TASK DETAILS:
Report every line of the entries that contains the word "domácností".

Data records:
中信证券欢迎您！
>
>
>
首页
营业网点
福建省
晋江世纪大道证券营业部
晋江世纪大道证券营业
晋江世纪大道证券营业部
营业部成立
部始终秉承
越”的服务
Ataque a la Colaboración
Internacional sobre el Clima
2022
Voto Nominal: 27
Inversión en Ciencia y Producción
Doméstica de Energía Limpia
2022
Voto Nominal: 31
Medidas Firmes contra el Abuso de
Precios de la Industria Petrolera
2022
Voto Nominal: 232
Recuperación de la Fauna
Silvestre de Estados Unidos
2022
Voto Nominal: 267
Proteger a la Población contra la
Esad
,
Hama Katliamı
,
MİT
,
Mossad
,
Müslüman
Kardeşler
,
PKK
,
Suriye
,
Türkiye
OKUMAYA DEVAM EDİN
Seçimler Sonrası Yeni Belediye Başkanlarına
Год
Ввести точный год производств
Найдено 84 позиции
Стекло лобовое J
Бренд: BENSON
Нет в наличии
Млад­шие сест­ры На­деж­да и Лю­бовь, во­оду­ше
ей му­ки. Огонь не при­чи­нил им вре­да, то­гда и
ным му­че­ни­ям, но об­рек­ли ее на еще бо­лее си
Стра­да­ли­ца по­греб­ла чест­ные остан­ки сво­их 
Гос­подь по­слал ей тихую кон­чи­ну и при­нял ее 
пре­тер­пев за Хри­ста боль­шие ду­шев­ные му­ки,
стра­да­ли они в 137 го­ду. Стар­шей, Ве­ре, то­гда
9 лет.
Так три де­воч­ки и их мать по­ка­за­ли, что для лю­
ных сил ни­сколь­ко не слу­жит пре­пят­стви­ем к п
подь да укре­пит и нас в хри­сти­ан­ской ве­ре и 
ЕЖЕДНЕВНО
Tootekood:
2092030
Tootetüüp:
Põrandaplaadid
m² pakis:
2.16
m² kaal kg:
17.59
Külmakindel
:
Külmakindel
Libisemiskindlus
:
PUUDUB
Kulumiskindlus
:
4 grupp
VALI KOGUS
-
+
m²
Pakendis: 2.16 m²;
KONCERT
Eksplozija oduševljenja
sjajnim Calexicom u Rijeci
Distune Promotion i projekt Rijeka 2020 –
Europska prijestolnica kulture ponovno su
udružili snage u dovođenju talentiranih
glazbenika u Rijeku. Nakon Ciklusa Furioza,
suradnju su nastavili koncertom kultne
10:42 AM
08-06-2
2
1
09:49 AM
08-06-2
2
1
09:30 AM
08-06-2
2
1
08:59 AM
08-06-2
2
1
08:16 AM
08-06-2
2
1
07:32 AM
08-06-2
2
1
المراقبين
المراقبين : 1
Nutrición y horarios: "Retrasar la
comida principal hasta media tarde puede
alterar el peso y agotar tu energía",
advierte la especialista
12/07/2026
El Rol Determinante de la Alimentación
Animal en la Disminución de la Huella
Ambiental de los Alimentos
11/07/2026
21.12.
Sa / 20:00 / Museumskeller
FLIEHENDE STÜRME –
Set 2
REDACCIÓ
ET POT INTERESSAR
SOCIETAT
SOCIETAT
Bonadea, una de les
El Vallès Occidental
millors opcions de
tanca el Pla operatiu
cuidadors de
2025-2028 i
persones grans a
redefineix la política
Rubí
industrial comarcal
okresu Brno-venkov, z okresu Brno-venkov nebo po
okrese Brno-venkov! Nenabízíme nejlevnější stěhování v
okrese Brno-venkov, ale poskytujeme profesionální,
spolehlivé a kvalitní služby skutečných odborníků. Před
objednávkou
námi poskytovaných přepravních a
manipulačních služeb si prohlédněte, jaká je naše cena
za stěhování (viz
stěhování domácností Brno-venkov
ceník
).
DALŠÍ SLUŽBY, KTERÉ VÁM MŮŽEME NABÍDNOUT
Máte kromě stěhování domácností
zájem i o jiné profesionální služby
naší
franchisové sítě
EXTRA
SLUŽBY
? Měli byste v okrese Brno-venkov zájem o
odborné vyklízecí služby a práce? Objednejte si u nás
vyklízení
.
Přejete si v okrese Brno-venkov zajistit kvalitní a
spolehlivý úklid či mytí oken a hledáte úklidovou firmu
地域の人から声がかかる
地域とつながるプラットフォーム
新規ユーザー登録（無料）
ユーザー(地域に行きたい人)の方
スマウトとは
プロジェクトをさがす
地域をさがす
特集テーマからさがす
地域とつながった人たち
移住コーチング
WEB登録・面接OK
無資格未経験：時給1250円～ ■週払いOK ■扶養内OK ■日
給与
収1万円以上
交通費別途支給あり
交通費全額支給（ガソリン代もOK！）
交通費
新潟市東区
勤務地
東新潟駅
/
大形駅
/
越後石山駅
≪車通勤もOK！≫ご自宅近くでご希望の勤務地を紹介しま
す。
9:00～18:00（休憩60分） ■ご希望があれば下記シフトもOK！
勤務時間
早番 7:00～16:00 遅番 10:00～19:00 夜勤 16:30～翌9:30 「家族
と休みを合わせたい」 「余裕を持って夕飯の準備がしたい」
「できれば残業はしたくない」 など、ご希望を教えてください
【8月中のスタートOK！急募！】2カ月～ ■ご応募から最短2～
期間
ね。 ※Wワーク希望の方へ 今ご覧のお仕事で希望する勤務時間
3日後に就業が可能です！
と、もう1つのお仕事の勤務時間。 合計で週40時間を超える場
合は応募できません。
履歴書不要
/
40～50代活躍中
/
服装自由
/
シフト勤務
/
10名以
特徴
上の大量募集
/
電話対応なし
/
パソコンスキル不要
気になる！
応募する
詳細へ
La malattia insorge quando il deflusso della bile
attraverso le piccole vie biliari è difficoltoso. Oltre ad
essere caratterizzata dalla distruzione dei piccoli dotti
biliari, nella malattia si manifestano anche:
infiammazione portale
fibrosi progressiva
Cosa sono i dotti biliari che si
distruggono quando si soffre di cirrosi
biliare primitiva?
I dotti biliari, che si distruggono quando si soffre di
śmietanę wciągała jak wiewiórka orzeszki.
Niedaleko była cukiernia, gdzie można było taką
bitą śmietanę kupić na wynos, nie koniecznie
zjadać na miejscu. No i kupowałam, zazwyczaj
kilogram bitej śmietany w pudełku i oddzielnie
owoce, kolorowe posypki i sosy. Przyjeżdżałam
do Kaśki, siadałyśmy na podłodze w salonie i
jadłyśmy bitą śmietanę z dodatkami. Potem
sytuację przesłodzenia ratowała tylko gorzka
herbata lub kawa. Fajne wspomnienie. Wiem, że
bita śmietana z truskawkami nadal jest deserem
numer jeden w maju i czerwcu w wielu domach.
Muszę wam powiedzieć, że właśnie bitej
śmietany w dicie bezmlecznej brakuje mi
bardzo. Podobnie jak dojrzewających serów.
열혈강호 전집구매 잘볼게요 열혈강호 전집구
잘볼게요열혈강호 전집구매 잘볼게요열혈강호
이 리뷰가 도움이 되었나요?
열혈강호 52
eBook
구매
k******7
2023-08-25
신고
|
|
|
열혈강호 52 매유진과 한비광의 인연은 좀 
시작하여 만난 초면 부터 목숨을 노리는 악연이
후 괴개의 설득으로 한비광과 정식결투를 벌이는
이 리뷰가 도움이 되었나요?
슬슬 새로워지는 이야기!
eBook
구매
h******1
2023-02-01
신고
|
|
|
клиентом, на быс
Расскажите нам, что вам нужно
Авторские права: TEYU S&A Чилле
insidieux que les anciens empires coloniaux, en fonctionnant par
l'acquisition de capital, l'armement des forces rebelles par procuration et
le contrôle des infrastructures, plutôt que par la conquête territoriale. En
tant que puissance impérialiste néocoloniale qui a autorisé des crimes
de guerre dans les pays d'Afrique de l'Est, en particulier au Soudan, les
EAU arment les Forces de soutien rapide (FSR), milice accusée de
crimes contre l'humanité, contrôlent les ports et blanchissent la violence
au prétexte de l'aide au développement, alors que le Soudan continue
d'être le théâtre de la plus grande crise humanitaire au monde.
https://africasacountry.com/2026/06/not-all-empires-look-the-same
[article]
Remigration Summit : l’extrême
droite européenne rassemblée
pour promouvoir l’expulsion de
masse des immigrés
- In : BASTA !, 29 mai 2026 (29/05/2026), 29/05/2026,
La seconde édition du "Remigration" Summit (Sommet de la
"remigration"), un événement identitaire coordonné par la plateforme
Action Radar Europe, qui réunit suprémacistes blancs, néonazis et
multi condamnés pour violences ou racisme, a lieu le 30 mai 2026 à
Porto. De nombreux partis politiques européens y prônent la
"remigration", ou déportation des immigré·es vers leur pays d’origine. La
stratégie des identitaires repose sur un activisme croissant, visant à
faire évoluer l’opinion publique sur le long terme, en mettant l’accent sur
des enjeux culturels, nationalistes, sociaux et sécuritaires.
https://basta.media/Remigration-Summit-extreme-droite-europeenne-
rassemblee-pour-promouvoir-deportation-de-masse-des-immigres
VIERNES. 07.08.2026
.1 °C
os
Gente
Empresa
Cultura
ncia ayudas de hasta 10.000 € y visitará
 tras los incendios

REPLY:
stěhování domácností Brno-venkov
Máte kromě stěhování domácností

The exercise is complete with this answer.